VENICE (Reuters) - South Korean movie “Pieta”, an ultra-violent story of a loan shark confronted by a mysterious woman claiming to be his mother, scooped the Golden Lion award for best picture at the Venice film festival on Saturday.
The other big winner on the night was Paul Thomas Anderson’s “The Master”, loosely based on the early days of Scientology, which earned him a Silver Lion for best director and a joint best actor award for Philip Seymour Hoffman and Joaquin Phoenix.
All three prizes will be popular on the Lido waterfront, where critics praised Pieta’s visceral portrayal of a twisted story of love and revenge, difficult at times to watch but also absorbing and moving in equal measure.
Director Kim Ki-duk sang a traditional Korean song “Arirang” as part of his acceptance speech, and later told reporters: “This is a song that we Koreans sing when we are sad, when we feel alone, when we feel desperate, but also when we’re happy.”
Asked how he felt about receiving the award, he picked up the Golden Lion and kissed it.
Hoffman, playing a character based on Scientology founder L. Ron Hubbard and Phoenix as his troubled, volatile protege, were clear front runners for the acting prize and both are expected to be in the frame when Oscar nominations are announced.
Hoffman rushed back to Italy to accept the awards on his own and his colleagues’ behalf.
“I just got off a plane, like, five minutes ago, literally,” he told the red carpet awards ceremony.
“I still have crust in my eyes from the sleep on the plane. I put this suit on in a bathroom, so please don’t judge.”
He went on to praise Phoenix, who was back to his best form in “The Master” after several years in the acting wilderness.
“Joaquin Phoenix is a life force in this film ... and I kind of rode that life force and that was my performance.

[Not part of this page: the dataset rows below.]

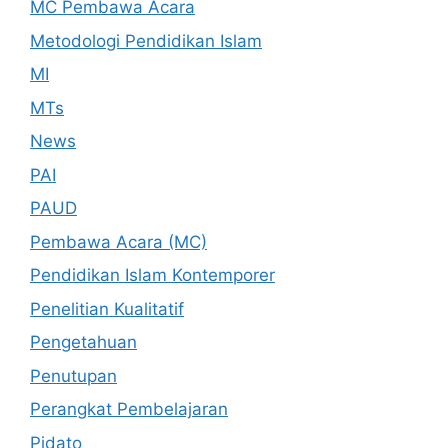
MC Pembawa Acara
Metodologi Pendidikan Islam
MI
MTs
News
PAI
PAUD
Pembawa Acara (MC)
Pendidikan Islam Kontemporer
Penelitian Kualitatif
Pengetahuan
Penutupan
Perangkat Pembelajaran
Pidato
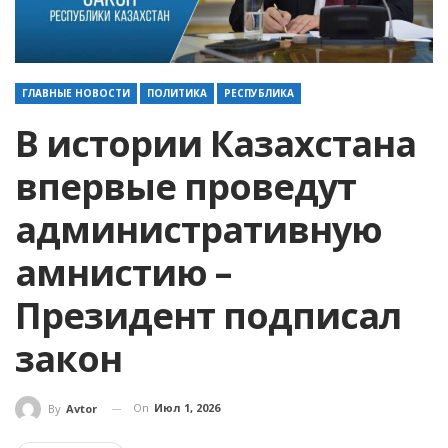
ГЛАВНЫЕ НОВОСТИ
ПОЛИТИКА
РЕСПУБЛИКА
В истории Казахстана
впервые проведут
административную
амнистию –
Президент подписал
закон
On
Июл 1, 2026
By
Avtor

“It was really riding his life force because it was something that was untameable and my job was to try to and it was almost impossible, which is kind of the movie.”

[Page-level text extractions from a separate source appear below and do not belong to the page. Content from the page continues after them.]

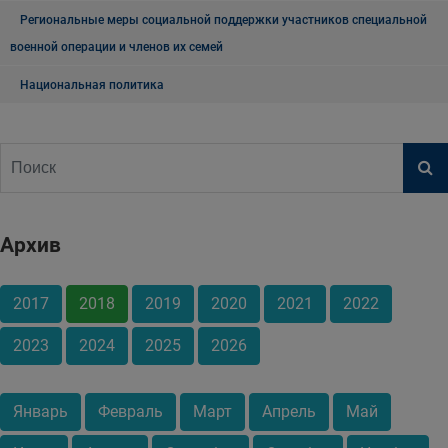
Региональные меры социальной поддержки участников специальной
военной операции и членов их семей
Национальная политика
Архив
2017
2018
2019
2020
2021
2022
2023
2024
2025
2026
Январь
Февраль
Март
Апрель
Май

In examining the founding of the self-described religion of Scientology, Anderson tackled a topic many film makers would consider taboo given the support it enjoys in Hollywood and its sensitivity to perceived criticism.
He confirmed he had shown the film to Tom Cruise, a leading Scientologist, and said the two were “still friends”.
This year, the theme of religion ran throughout the festival and was also a major factor at the awards ceremony, which brought the curtain down on 11 days of screenings, parties, photoshoots and interviews.
Austria’s Ulrich Seidl picked up the Special Jury Prize runner-up award for “Paradies: Glaube” (Paradise: Faith) about a woman’s obsessive faith which is sorely tested when her estranged Muslim husband suddenly returns home.
And Hadas Yaron was named best actress for her performance in “Fill the Void”, Rama Burshtein’s rare glimpse into her own ultra-Orthodox Jewish community in a tale about a young bride torn between love and her obligations to her family.
The screenplay award was won by Olivier Assayas of France for his 1970s political drama “Apres Mai”, and Italy’s Daniele Cipri was named winner of the cinematography category for “E Stato Il Figlio”.
Notable films that did not figure among the prizes included “Spring Breakers”, experimental director Harmony Korine’s raunchy and raucous tale of hard-drinking college students starring former Disney teen star Selena Gomez.
Terrence Malick, who is revered in some quarters and won the Palme d’Or in Cannes in 2011 for “The Tree of Life”, went away empty-handed after “To the Wonder”, an impressionistic love story with almost no dialogue, received some stinging reviews.
Another American veteran, Brian De Palma, also saw his reputation dented when “Passion”, his steamy sex thriller set in the cutthroat world of advertising, was jeered at a screening.
As well as competition movies, dozens more had their world premieres in Venice, including opening film “The Reluctant Fundamentalist”, another film touching on religion, and Robert Redford’s political drama “The Company You Keep”.